TEXTE:
----
Quand la nouvelle de sa première agression (Place Clichy) est sortie dans la presse, mon premier réflexe a été de lui envoyer un message de soutien comme féministe, le second fut d’attendre d’en savoir plus avant d’écrire sur cette affaire comme journaliste. Finalement, j’ai décidé de ne rien écrire. Trop d’incohérences dans son récit et trop de mauvaises expériences avec Amina par le passé.

Des collègues m’ont tout de suite appelée pour me demander s’ils pouvaient la croire. Je les ai invités à la plus grande prudence. J’ai même refusé de donner des entretiens à ce sujet. Aux politiques qui voulaient soutenir Amina, j’ai conseillé d’attendre le verdict des caméras de surveillance… qui s’est révélé implacable (mais nous ne l’avons su que tardivement). Amina est d’ailleurs poursuivie (à juste titre) pour « dénonciation calomnieuse » et la presse, déjà méfiante, s’en est fait largement l’écho.

Contrairement à ce qu’écriront les soutiens habituels du sexisme et de l’obscurantisme qui vont se régaler de cette affaire, il n’y a pas eu d’emballement médiatique, bien au contraire. Son récit a été accompagné d’une très grande suspicion dans la presse, dès le début. Au point que lorsqu’Amina a réellement été agressée à Bastille, la presse a jugé — cette fois à tort — qu’elle avait « agressé une femme voilée » en se basant sur l’unique version de la police (échaudée par le mensonge d’Amina à propos de la Place Clichy). Elle a simplement répondu à un homme l’ayant traitée de « sale pute » avant de se faire frapper, ainsi qu’un copain (qui n’est pas son compagnon contrairement à ce qui a été écrit), par les amis de cette femme voilée, bien plus nombreux. Des témoins, depuis, ont rétabli la vérité. Mais la presse s’est emballée et une dépêche AFP a donné une version erronée de cette bagarre à partir d’une version policière biaisée.
----
Images de visualisation de données:
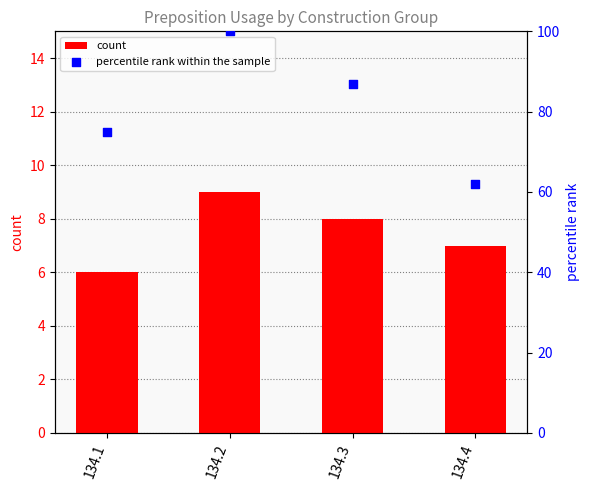

At which category is the sum across all series the highest?

134.2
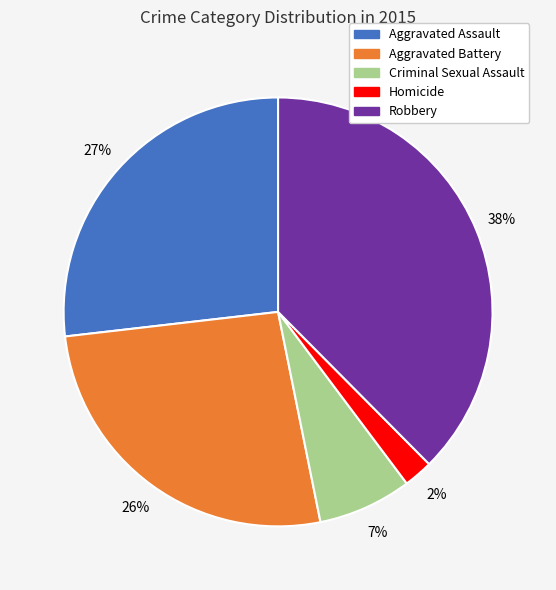

Count the number of slices in the pie.

5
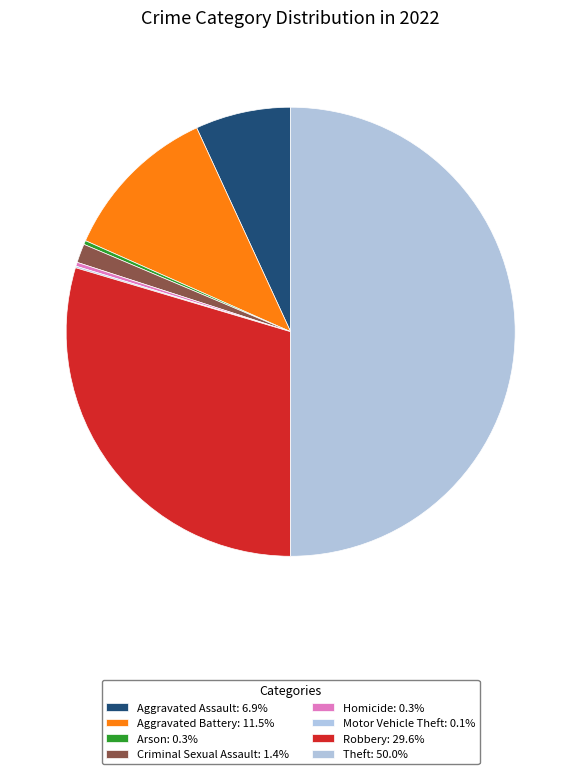

Do Arson and Aggravated Assault together represent more than half of the pie?

No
----
SÉRIE DE TÂCHES:
(a) Pouvez-vous recopier le passage du texte sur l'affaire Amina qui va de « Quand la nouvelle » jusqu'à « par le passé. » inclus ?
(b) Pouvez-vous poursuivre le texte sur l'affaire Amina là où il s'interrompt ?
Vous n'aurez pas besoin des lignes pour répondre.

VOS RÉPONSES ÉCRITES:
(a)
Quand la nouvelle de sa première agression (Place Clichy) est sortie dans la presse, mon premier réflexe a été de lui envoyer un message de soutien comme féministe, le second fut d’attendre d’en savoir plus avant d’écrire sur cette affaire comme journaliste. Finalement, j’ai décidé de ne rien écrire. Trop d’incohérences dans son récit et trop de mauvaises expériences avec Amina par le passé.

(b)
La faute à qui ? A Amina. Rien, ni sa situation (qui est loin d’être aussi solitaire qu’elle le décrit, elle a bénéficié de très nombreux soutiens dès son arrivée en France, malgré ses déclarations délirantes tenues en Tunisie contre Femen et ceux qui s’étaient mobilisés pour elle), ni les épreuves subies ne justifient — elle le reconnaît — de jeter le soupçon sur la parole des femmes ou de semer la division gratuitement dans un pays déjà si tendu par de véritables agressions, souvent tues.

J’en profite pour faire une mise au point à l’intention de ceux qui ne comprennent pas mon lien avec Amina ou Femen. Il est très simple. J’ai soutenu Amina quand elle s’est levée contre le sexisme et l’intégrisme en Tunisie, envers et contre beaucoup, et je ne le regrette pas le moins du monde. Ce qu’elle a accompli, avec les Femen, est historique. Grâce à elles, on a pu dénoncer haut et fort le sort des prisonniers politiques et la chasse aux féministes et laïques qui sévissait sous le règne de la troïka unissant Ennahdha et ses alliés alibis.

J’ai soutenu Femen à son arrivée en France et je ne le regrette pas. Ce qu’elles ont accompli pour dénoncer le trafic de femmes en Ukraine, l’autoritarisme de Viktor Ianoukovitch, était historique et annonciateur du printemps ukrainien. Leurs provocations ont permis de réaliser le poids qui pèse sur le corps et les seins des femmes, à l’est comme au sud, en Occident comme en Orient. Avec leurs seins, elles ont défié aussi bien les intégristes musulmans que les intégristes chrétiens de Civitas, les députés espagnols voulant abroger le droit à l’IVG et les sénateurs français n’ayant pas voulu sanctionner les clients alimentant la prostitution. Avec panache et parfois excès, mais c’est le propre de toute provocation. Des provocations bien pacifiques au regard de ceux qu’elles ont défiés et souvent vaincus (mais pas toutes seules contrairement à ce qu’elles semblent penser).

Leur maladresse parfois infantile comme à Notre-Dame ou lors du Jihad Topless, le rétrécissement du mouvement à une seule leader, l’infantilisation de certaines militantes et le changement d’époque en Ukraine m’ont convaincue qu’elles avaient été utiles à bien des causes, mais qu’elles tournaient en rond. Leurs excès commençaient à faire plus de mal que de bien. J’ai donc pris le large.

Ma rupture politique puis personnelle remonte aux derniers mois de l’écriture du livreINNA, il y a plus d’un an. Très peu ont compris combien ce livre n’était pas une romance mais au contraire un livre de rupture, écrit avec le souci d’être, malgré tout, le plus juste possible.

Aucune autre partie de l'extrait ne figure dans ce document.